== Available data ==

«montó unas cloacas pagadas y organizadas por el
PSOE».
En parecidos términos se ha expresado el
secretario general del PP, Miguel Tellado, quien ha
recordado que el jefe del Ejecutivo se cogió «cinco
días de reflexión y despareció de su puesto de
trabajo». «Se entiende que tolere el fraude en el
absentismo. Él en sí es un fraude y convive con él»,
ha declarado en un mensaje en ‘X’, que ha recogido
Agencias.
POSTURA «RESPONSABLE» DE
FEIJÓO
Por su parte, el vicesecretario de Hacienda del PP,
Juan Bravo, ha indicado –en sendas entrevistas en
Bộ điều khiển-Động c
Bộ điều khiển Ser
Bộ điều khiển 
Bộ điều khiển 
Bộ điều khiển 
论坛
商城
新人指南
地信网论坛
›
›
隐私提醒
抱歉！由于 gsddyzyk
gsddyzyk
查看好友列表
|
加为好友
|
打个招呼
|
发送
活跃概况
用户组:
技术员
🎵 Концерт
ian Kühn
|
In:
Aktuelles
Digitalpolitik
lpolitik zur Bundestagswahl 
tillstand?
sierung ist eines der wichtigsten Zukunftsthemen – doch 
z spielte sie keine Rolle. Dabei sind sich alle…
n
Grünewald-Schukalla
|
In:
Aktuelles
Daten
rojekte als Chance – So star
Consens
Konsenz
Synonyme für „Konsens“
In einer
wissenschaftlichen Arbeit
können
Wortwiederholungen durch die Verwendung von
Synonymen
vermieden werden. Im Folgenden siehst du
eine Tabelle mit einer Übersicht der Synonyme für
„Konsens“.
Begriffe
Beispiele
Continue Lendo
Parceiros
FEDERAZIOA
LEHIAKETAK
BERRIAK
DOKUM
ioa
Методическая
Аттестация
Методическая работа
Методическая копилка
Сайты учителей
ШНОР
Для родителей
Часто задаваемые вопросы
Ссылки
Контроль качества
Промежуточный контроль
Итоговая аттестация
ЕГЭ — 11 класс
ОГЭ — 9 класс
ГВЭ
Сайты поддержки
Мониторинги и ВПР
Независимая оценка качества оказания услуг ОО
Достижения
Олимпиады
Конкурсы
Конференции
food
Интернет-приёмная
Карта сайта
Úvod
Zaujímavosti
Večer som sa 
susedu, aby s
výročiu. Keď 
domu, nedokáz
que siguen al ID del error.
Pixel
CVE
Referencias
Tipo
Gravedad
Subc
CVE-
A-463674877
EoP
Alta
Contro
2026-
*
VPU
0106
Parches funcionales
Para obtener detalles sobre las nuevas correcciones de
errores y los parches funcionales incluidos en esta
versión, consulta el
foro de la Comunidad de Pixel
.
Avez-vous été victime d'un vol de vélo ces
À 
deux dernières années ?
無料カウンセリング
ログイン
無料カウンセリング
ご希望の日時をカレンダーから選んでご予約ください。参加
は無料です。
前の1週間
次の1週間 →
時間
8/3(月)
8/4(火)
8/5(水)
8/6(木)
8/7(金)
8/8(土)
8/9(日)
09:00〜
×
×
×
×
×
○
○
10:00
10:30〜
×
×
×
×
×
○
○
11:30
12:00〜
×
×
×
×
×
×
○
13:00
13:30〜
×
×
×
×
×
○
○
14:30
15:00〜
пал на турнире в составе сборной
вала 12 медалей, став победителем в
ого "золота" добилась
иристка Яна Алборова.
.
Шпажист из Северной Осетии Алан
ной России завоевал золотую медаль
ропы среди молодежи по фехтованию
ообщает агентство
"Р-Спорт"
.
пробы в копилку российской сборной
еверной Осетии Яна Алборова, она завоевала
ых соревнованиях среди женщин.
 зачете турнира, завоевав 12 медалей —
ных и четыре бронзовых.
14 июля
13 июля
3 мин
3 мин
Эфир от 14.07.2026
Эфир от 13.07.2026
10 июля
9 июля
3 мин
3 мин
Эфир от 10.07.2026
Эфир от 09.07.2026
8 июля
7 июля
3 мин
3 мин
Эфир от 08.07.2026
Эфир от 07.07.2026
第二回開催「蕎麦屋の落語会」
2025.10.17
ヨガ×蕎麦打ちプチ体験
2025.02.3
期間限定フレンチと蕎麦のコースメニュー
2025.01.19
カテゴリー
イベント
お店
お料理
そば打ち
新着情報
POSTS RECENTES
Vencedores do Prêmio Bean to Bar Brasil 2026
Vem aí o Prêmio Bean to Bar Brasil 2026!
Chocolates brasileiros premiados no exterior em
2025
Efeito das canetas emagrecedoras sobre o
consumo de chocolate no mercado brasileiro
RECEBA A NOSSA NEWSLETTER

===

_Exercise objective_: Recast every line of the material above as a JSON list of strings, one string per line, leaving out blank lines.

_Exercise result_:
[
  "«montó unas cloacas pagadas y organizadas por el",
  "PSOE».",
  "En parecidos términos se ha expresado el",
  "secretario general del PP, Miguel Tellado, quien ha",
  "recordado que el jefe del Ejecutivo se cogió «cinco",
  "días de reflexión y despareció de su puesto de",
  "trabajo». «Se entiende que tolere el fraude en el",
  "absentismo. Él en sí es un fraude y convive con él»,",
  "ha declarado en un mensaje en ‘X’, que ha recogido",
  "Agencias.",
  "POSTURA «RESPONSABLE» DE",
  "FEIJÓO",
  "Por su parte, el vicesecretario de Hacienda del PP,",
  "Juan Bravo, ha indicado –en sendas entrevistas en",
  "Bộ điều khiển-Động c",
  "Bộ điều khiển Ser",
  "Bộ điều khiển ",
  "Bộ điều khiển ",
  "Bộ điều khiển ",
  "论坛",
  "商城",
  "新人指南",
  "地信网论坛",
  "›",
  "›",
  "隐私提醒",
  "抱歉！由于 gsddyzyk",
  "gsddyzyk",
  "查看好友列表",
  "|",
  "加为好友",
  "|",
  "打个招呼",
  "|",
  "发送",
  "活跃概况",
  "用户组:",
  "技术员",
  "🎵 Концерт",
  "ian Kühn",
  "|",
  "In:",
  "Aktuelles",
  "Digitalpolitik",
  "lpolitik zur Bundestagswahl ",
  "tillstand?",
  "sierung ist eines der wichtigsten Zukunftsthemen – doch ",
  "z spielte sie keine Rolle. Dabei sind sich alle…",
  "n",
  "Grünewald-Schukalla",
  "|",
  "In:",
  "Aktuelles",
  "Daten",
  "rojekte als Chance – So star",
  "Consens",
  "Konsenz",
  "Synonyme für „Konsens“",
  "In einer",
  "wissenschaftlichen Arbeit",
  "können",
  "Wortwiederholungen durch die Verwendung von",
  "Synonymen",
  "vermieden werden. Im Folgenden siehst du",
  "eine Tabelle mit einer Übersicht der Synonyme für",
  "„Konsens“.",
  "Begriffe",
  "Beispiele",
  "Continue Lendo",
  "Parceiros",
  "FEDERAZIOA",
  "LEHIAKETAK",
  "BERRIAK",
  "DOKUM",
  "ioa",
  "Методическая",
  "Аттестация",
  "Методическая работа",
  "Методическая копилка",
  "Сайты учителей",
  "ШНОР",
  "Для родителей",
  "Часто задаваемые вопросы",
  "Ссылки",
  "Контроль качества",
  "Промежуточный контроль",
  "Итоговая аттестация",
  "ЕГЭ — 11 класс",
  "ОГЭ — 9 класс",
  "ГВЭ",
  "Сайты поддержки",
  "Мониторинги и ВПР",
  "Независимая оценка качества оказания услуг ОО",
  "Достижения",
  "Олимпиады",
  "Конкурсы",
  "Конференции",
  "food",
  "Интернет-приёмная",
  "Карта сайта",
  "Úvod",
  "Zaujímavosti",
  "Večer som sa ",
  "susedu, aby s",
  "výročiu. Keď ",
  "domu, nedokáz",
  "que siguen al ID del error.",
  "Pixel",
  "CVE",
  "Referencias",
  "Tipo",
  "Gravedad",
  "Subc",
  "CVE-",
  "A-463674877",
  "EoP",
  "Alta",
  "Contro",
  "2026-",
  "*",
  "VPU",
  "0106",
  "Parches funcionales",
  "Para obtener detalles sobre las nuevas correcciones de",
  "errores y los parches funcionales incluidos en esta",
  "versión, consulta el",
  "foro de la Comunidad de Pixel",
  ".",
  "Avez-vous été victime d'un vol de vélo ces",
  "À ",
  "deux dernières années ?",
  "無料カウンセリング",
  "ログイン",
  "無料カウンセリング",
  "ご希望の日時をカレンダーから選んでご予約ください。参加",
  "は無料です。",
  "前の1週間",
  "次の1週間 →",
  "時間",
  "8/3(月)",
  "8/4(火)",
  "8/5(水)",
  "8/6(木)",
  "8/7(金)",
  "8/8(土)",
  "8/9(日)",
  "09:00〜",
  "×",
  "×",
  "×",
  "×",
  "×",
  "○",
  "○",
  "10:00",
  "10:30〜",
  "×",
  "×",
  "×",
  "×",
  "×",
  "○",
  "○",
  "11:30",
  "12:00〜",
  "×",
  "×",
  "×",
  "×",
  "×",
  "×",
  "○",
  "13:00",
  "13:30〜",
  "×",
  "×",
  "×",
  "×",
  "×",
  "○",
  "○",
  "14:30",
  "15:00〜",
  "пал на турнире в составе сборной",
  "вала 12 медалей, став победителем в",
  "ого \"золота\" добилась",
  "иристка Яна Алборова.",
  ".",
  "Шпажист из Северной Осетии Алан",
  "ной России завоевал золотую медаль",
  "ропы среди молодежи по фехтованию",
  "ообщает агентство",
  "\"Р-Спорт\"",
  ".",
  "пробы в копилку российской сборной",
  "еверной Осетии Яна Алборова, она завоевала",
  "ых соревнованиях среди женщин.",
  " зачете турнира, завоевав 12 медалей —",
  "ных и четыре бронзовых.",
  "14 июля",
  "13 июля",
  "3 мин",
  "3 мин",
  "Эфир от 14.07.2026",
  "Эфир от 13.07.2026",
  "10 июля",
  "9 июля",
  "3 мин",
  "3 мин",
  "Эфир от 10.07.2026",
  "Эфир от 09.07.2026",
  "8 июля",
  "7 июля",
  "3 мин",
  "3 мин",
  "Эфир от 08.07.2026",
  "Эфир от 07.07.2026",
  "第二回開催「蕎麦屋の落語会」",
  "2025.10.17",
  "ヨガ×蕎麦打ちプチ体験",
  "2025.02.3",
  "期間限定フレンチと蕎麦のコースメニュー",
  "2025.01.19",
  "カテゴリー",
  "イベント",
  "お店",
  "お料理",
  "そば打ち",
  "新着情報",
  "POSTS RECENTES",
  "Vencedores do Prêmio Bean to Bar Brasil 2026",
  "Vem aí o Prêmio Bean to Bar Brasil 2026!",
  "Chocolates brasileiros premiados no exterior em",
  "2025",
  "Efeito das canetas emagrecedoras sobre o",
  "consumo de chocolate no mercado brasileiro",
  "RECEBA A NOSSA NEWSLETTER"
]